Las claves del éxito de Leloir.

 

Sus biógrafos lo muestran como un hombre modesto, lo que no quiere decir simple. En su conferencia al recibir el Nobel, decía: “Nuestro trabajo en la biosíntesis de oligosacaridos y polisacaridos comienza en 1946, no por una elección deliberada del tema sino en forma casual.
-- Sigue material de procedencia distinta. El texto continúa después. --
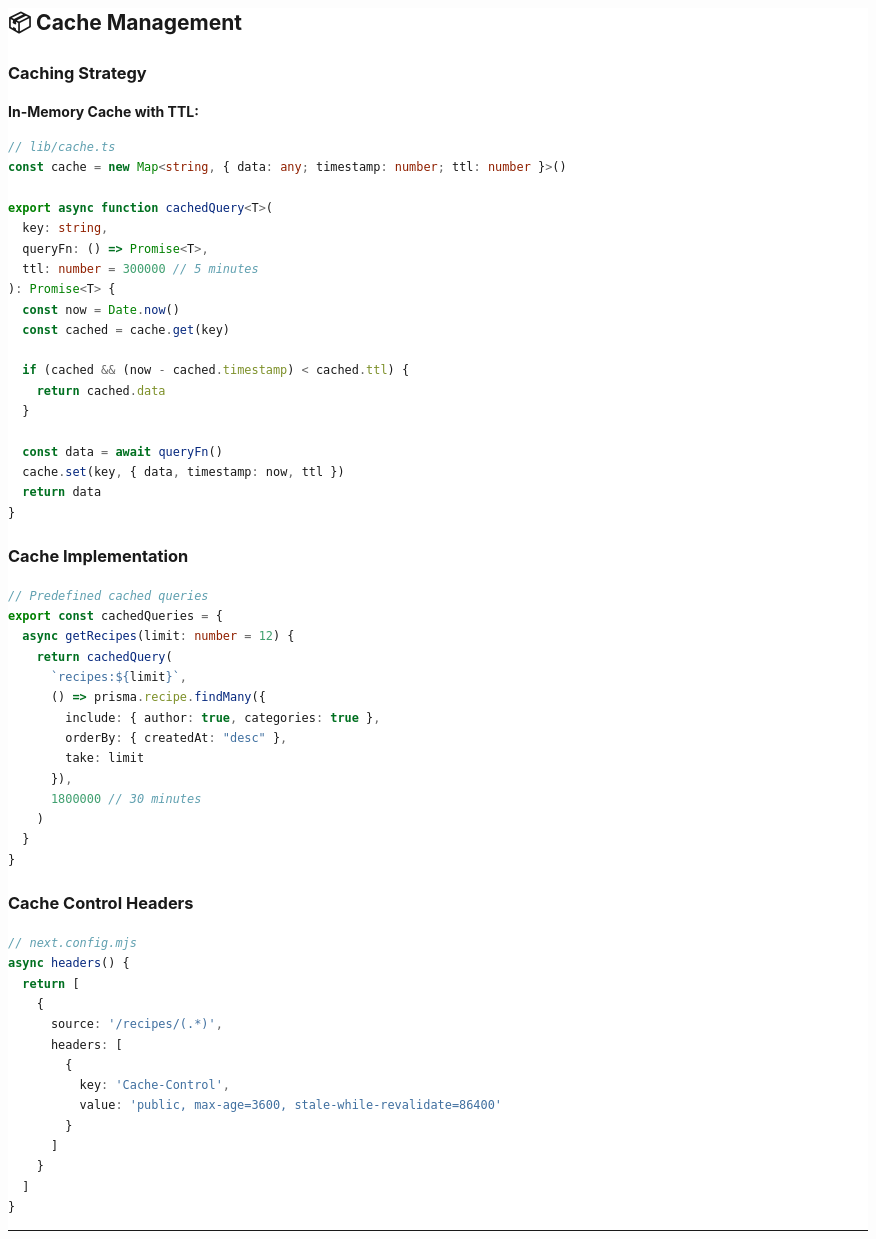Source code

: 
## 📦 Cache Management

### Caching Strategy
**In-Memory Cache with TTL:**
```typescript
// lib/cache.ts
const cache = new Map<string, { data: any; timestamp: number; ttl: number }>()

export async function cachedQuery<T>(
  key: string,
  queryFn: () => Promise<T>,
  ttl: number = 300000 // 5 minutes
): Promise<T> {
  const now = Date.now()
  const cached = cache.get(key)
  
  if (cached && (now - cached.timestamp) < cached.ttl) {
    return cached.data
  }
  
  const data = await queryFn()
  cache.set(key, { data, timestamp: now, ttl })
  return data
}
```

### Cache Implementation
```typescript
// Predefined cached queries
export const cachedQueries = {
  async getRecipes(limit: number = 12) {
    return cachedQuery(
      `recipes:${limit}`,
      () => prisma.recipe.findMany({
        include: { author: true, categories: true },
        orderBy: { createdAt: "desc" },
        take: limit
      }),
      1800000 // 30 minutes
    )
  }
}
```

### Cache Control Headers
```typescript
// next.config.mjs
async headers() {
  return [
    {
      source: '/recipes/(.*)',
      headers: [
        {
          key: 'Cache-Control',
          value: 'public, max-age=3600, stale-while-revalidate=86400'
        }
      ]
    }
  ]
}
```

---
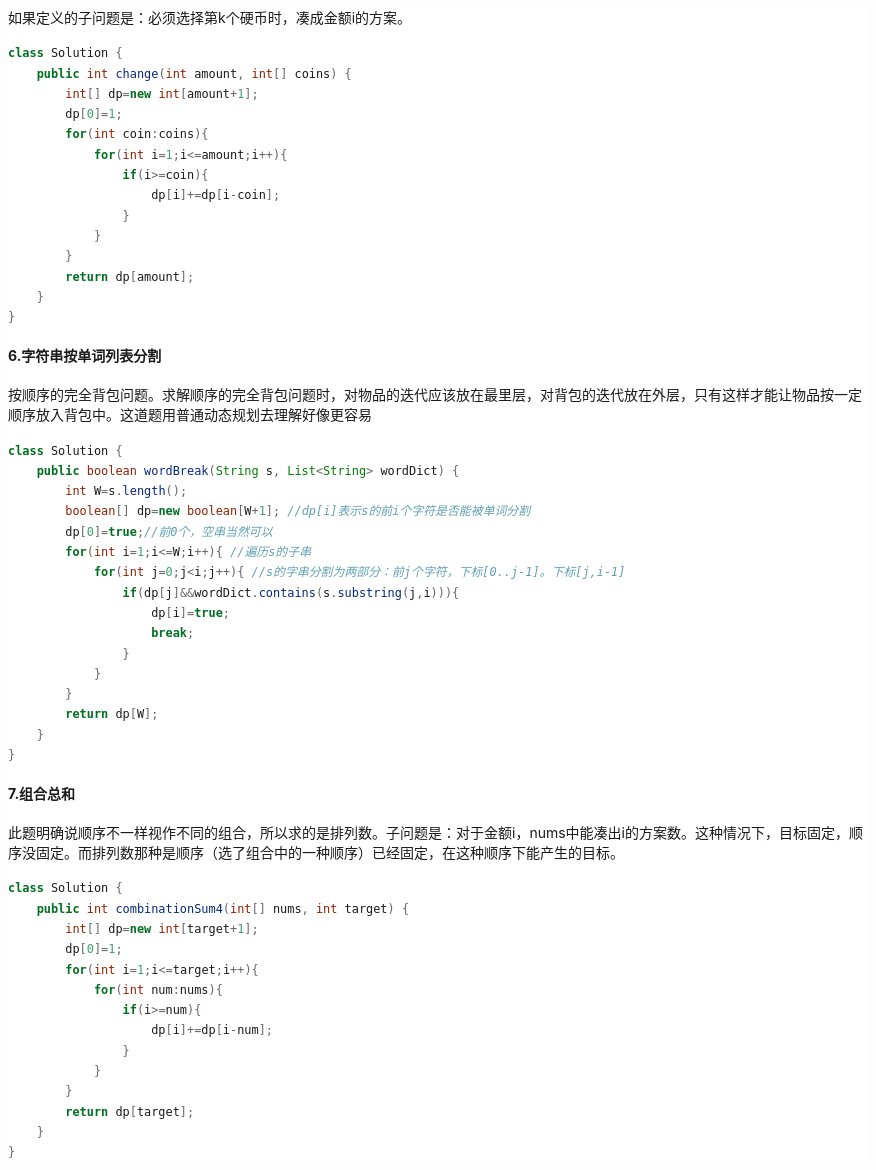如果定义的子问题是：必须选择第k个硬币时，凑成金额i的方案。

```java
class Solution {
    public int change(int amount, int[] coins) {
        int[] dp=new int[amount+1];
        dp[0]=1;
        for(int coin:coins){
            for(int i=1;i<=amount;i++){
                if(i>=coin){
                    dp[i]+=dp[i-coin];
                }
            }
        }
        return dp[amount];
    }
}
```

#### 6.字符串按单词列表分割

按顺序的完全背包问题。求解顺序的完全背包问题时，对物品的迭代应该放在最里层，对背包的迭代放在外层，只有这样才能让物品按一定顺序放入背包中。这道题用普通动态规划去理解好像更容易

```java
class Solution {
    public boolean wordBreak(String s, List<String> wordDict) {
        int W=s.length();
        boolean[] dp=new boolean[W+1]; //dp[i]表示s的前i个字符是否能被单词分割
        dp[0]=true;//前0个，空串当然可以
        for(int i=1;i<=W;i++){ //遍历s的子串
            for(int j=0;j<i;j++){ //s的字串分割为两部分：前j个字符，下标[0..j-1]。下标[j,i-1]
                if(dp[j]&&wordDict.contains(s.substring(j,i))){
                    dp[i]=true;
                    break;
                }
            }
        }
        return dp[W];
    }
}
```

#### 7.组合总和

此题明确说顺序不一样视作不同的组合，所以求的是排列数。子问题是：对于金额i，nums中能凑出i的方案数。这种情况下，目标固定，顺序没固定。而排列数那种是顺序（选了组合中的一种顺序）已经固定，在这种顺序下能产生的目标。

```java
class Solution {
    public int combinationSum4(int[] nums, int target) {
        int[] dp=new int[target+1];
        dp[0]=1;
        for(int i=1;i<=target;i++){
            for(int num:nums){
                if(i>=num){
                    dp[i]+=dp[i-num];
                }
            }
        }
        return dp[target];
    }
}
```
Debido al fenomenal progreso de la bioquímica, nuestros primeros experimentos parecen pertenecer a la era paleolítica; pero, afortunadamente, existen también algunos muy recientes e interesantes progresos en este campo”. Pero detrás de esto había un trabajo metódico y riguroso, una lectura atenta de la bibliografía, una búsqueda de la sencillez en el trabajo experimental basada en un planteo preciso de los objetivos. Citemos de nuevo a Paladini: “Adquirió con Hopkins la disciplina característica de la ciencia inglesa. Pocos instrumentos, problemas fundamentales elegidos con cuidado y elaborados rigurosamente, habilidad manual”. Sus colegas recordaban que sus experimentos solían consistir en dos tubos, el tratamiento y el testigo. Leloir había dejado de lado su interés inicial en los ácidos grasos, en los que ya trabajaban otros grupos, para enfocarse en el metabolismo de los hidratos de carbono. Recordando sus épocas de polista, recomendaba no correr detrás de la bocha, sino anticipar dónde caería. Traducido, no hay que trabajar en los temas de moda, sino en aquellos en los cuales es posible hacer nuevas contribuciones, al precio de una mayor exigencia.

 

¿Ciencia básica o aplicada?

 

La disyuntiva aparece recurrentemente, pese a que toda la evidencia apunta a la necesidad de una ciencia básica sólida para apuntalar los desarrollos de la ciencia aplicada. En el caso de Leloir, el campo de sus hallazgos excede largamente la química, tal como lo demuestra la amplitud de las investigaciones que se desarrollan en el Instituto hoy en día, a lo que hay que sumar la formación de futuros docentes e investigadores que hacen sus tesis allí. El ejemplo mismo de Leloir, con su dedicación metódica y persistencia ante los fracasos y problemas (es famosa la caricatura en la que se representó como un náufrago que no alcanzaba el barco que simbolizaba el sacárido infructuosamente buscado). Leloir fue un hombre que tenía todo para dedicarse a lo mundano, pero prefirió el duro sendero de hacer ciencia en Argentina, trabajando incansablemente con un enorme rigor profesional. Sin dudas, eso le dio sentido y trascendencia a su vida.